Recursive self-training can degrade neural generative models when generated data is reused without fresh human data or external quality control. We study this risk in code LLMs, where AI-generated code can enter real repositories, later become training data, and create a repository-scale self-training loop. While software development traditionally interrupts this loop through pull-request review, tests, compilation, and human approval, AI coding tools now produce code faster than humans can review it, and code review itself is increasingly automated by AI systems. We therefore compare three recursive fine-tuning regimes: no review, Human-gate review using model-independent filters such as compilation and static quality checks, and AI-self-gate review using the code LLM's own signals such as perplexity and binary self-scoring. Across multiple code LLMs and benchmarks, no review collapses fastest, Human-gate filters slow but do not stop collapse, and AI-self-gate filters can look strong early but later lose their filtering effect. In the clearest case, the binary self-gate enters a rubber-stamp regime where acceptance scores rise while benchmark correctness falls. We explain this behavior by formulating review as gated distributional reweighting, proving that AI self-gating degenerates to ungated self-training under a self-confirming acceptance condition, and giving a spectral analysis of representation-level covariance concentration under recursive retraining. These results suggest that stable recursive code LLM training requires exogenous verification rather than model-coupled self-review.

Editorial analysis

A structured set of objections, weighed in public.

Desk editor's note, referee report, simulated authors' rebuttal, and a circularity audit. Tearing a paper down is the easy half of reading it; the pith above is the substance, this is the friction.

Referee Report

2 major / 2 minor

Summary. The manuscript examines recursive self-training collapse in code LLMs by comparing three fine-tuning regimes—no review, Human-gate review (model-independent filters such as compilation and static checks), and AI-self-gate review (using the LLM's own signals like perplexity and binary self-scoring)—across multiple models and benchmarks. It reports that no review collapses fastest, Human-gate slows but does not stop collapse, and AI-self-gate initially appears effective but later enters a rubber-stamp regime with rising acceptance scores and falling benchmark correctness. The behavior is explained by formulating review as gated distributional reweighting, proving degeneration to ungated self-training under a self-confirming acceptance condition, and providing a spectral analysis of representation-level covariance concentration under recursive retraining. The conclusion advocates exogenous verification over model-coupled self-review.
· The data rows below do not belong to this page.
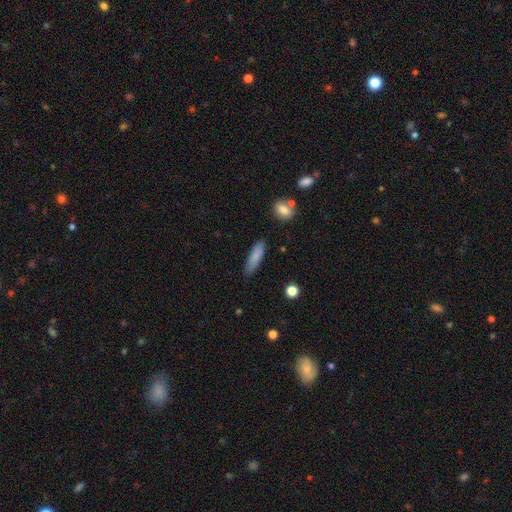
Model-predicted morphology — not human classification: Smooth or featured?
  - smooth: 82% *
  - featured or disk: 11%
  - star or artifact: 7%
How rounded?
  - cigar-shaped: 67% *
  - in between: 31%
  - round: 2%
Merging?
  - none: 83% *
  - minor disturbance: 13%
  - major disturbance: 3%
  - merger: 2%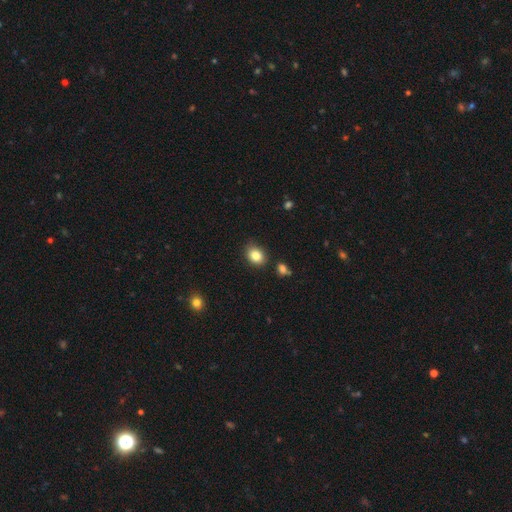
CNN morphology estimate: type=smooth (84%); roundness=in between (60%); merging=none (81%).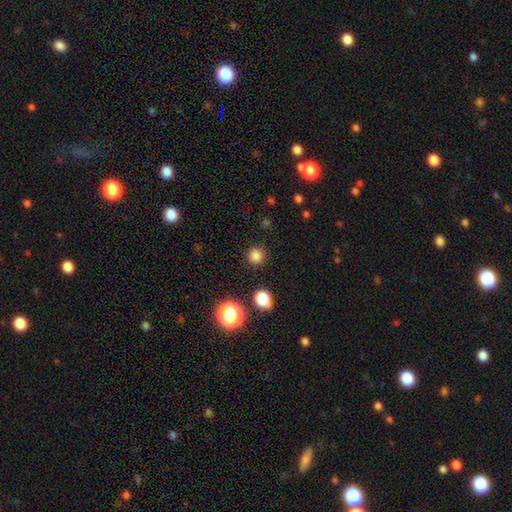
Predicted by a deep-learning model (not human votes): Q: Smooth or featured?
A: smooth (81%); runner-up: star or artifact (15%)
Q: How rounded?
A: round (93%); runner-up: in between (6%)
Q: Merging?
A: none (88%); runner-up: minor disturbance (7%)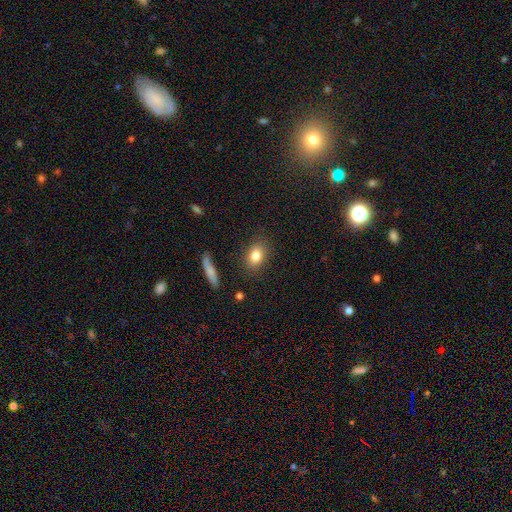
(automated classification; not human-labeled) Smooth or featured? smooth (82%)
How rounded? in between (74%)
Merging? none (83%)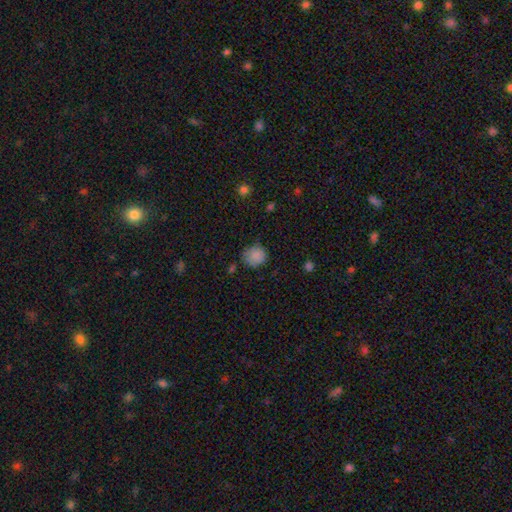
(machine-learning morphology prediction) smooth_or_featured: smooth (p=0.84) [alt: star or artifact p=0.10]
how_rounded: round (p=0.82) [alt: in between p=0.17]
merging: none (p=0.66) [alt: minor disturbance p=0.26]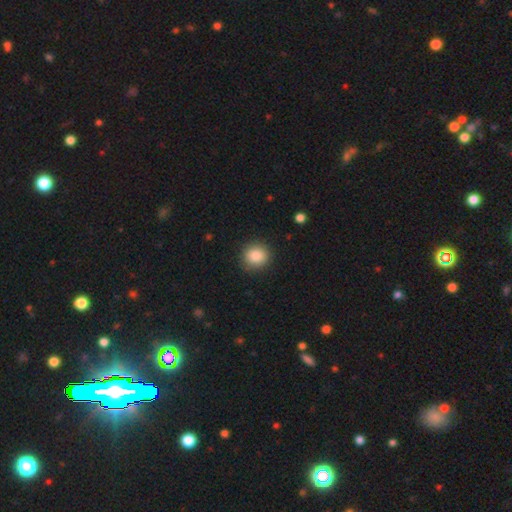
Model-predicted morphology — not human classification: Smooth or featured? Predicted: smooth (p=0.87). How rounded? Predicted: round (p=0.89). Merging? Predicted: none (p=0.89).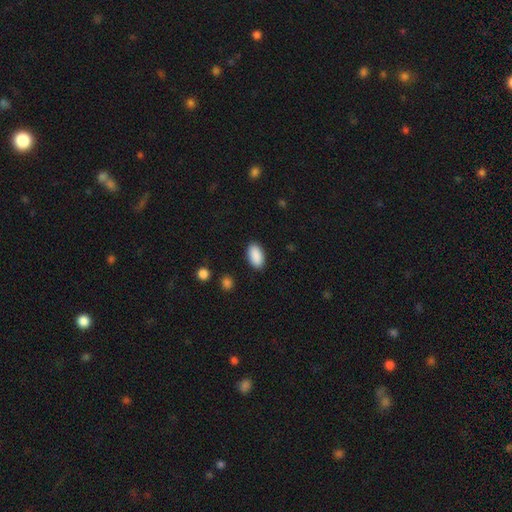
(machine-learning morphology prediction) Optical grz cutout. It shows a smooth galaxy with no disk features (91%) that is in between round and cigar-shaped (94%). Merging: none (89%).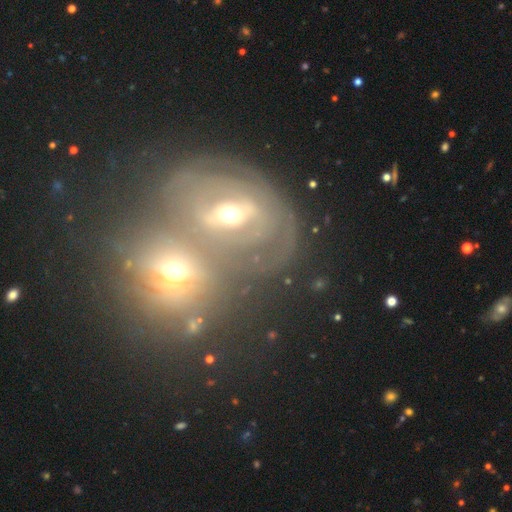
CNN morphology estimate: featured or disk 62%, smooth 21%, star or artifact 17%. Down the decision tree: edge-on disk — no (92%); bar — no (46%); spiral arms — yes (69%); bulge size — moderate (55%); merging — merger (61%).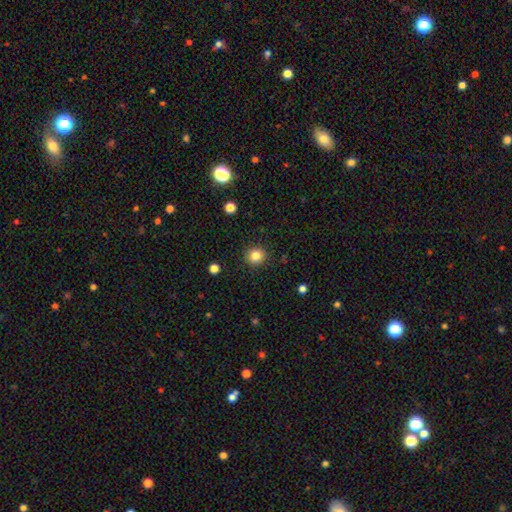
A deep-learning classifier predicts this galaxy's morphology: type=smooth (83%); roundness=round (89%); merging=none (90%).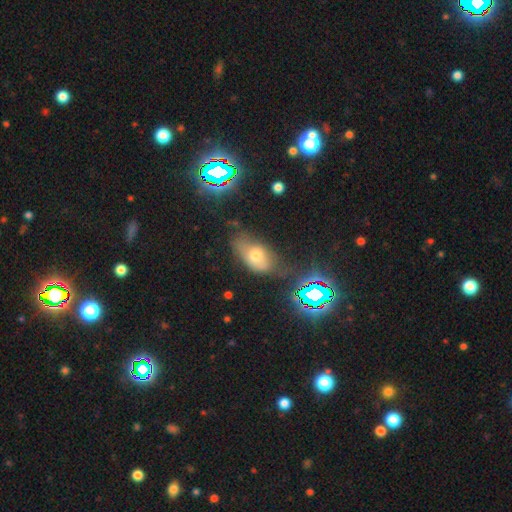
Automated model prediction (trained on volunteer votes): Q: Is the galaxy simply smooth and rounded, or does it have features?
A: smooth — 60%.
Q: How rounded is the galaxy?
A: in between — 86%.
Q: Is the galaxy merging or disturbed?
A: none — 52%.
Significance. If the empirical patterns and the degeneration proof hold, the work is significant for identifying a concrete failure mode in automated code review loops that can contaminate real repositories. The gated reweighting formulation and the explicit self-confirming condition provide a reusable theoretical lens, while the spectral analysis adds insight into representation collapse; together they move the discussion beyond purely empirical warnings about self-training.

major comments (2)
  1. [gated distributional reweighting / proof section] Proof of degeneration (gated distributional reweighting section): the self-confirming acceptance condition is presented as sufficient for collapse to ungated self-training, but the manuscript must verify this condition on held-out data separate from the recursive training distribution; if the condition is only checked on the same generated samples used to demonstrate rising acceptance and falling correctness, the argument risks circularity.
  2. [experiments / results on AI-self-gate] Experiments across models and benchmarks: the central observation that benchmark correctness falls while acceptance rises treats correctness as a stable external signal. The paper should report explicit controls (e.g., overlap statistics between generated code patterns and benchmark test cases, or evaluation on a temporally held-out benchmark version) to rule out the possibility that retraining shifts the evaluation distribution or contaminates the benchmarks themselves.
minor comments (2)
  1. [formulation section] Notation for the binary self-gate acceptance probability should be introduced once with a clear definition before its repeated use in the reweighting equations.
  2. [figures] Figure captions for the acceptance-vs-correctness plots should state the exact number of recursive steps and the precise definition of 'acceptance score' used in each panel.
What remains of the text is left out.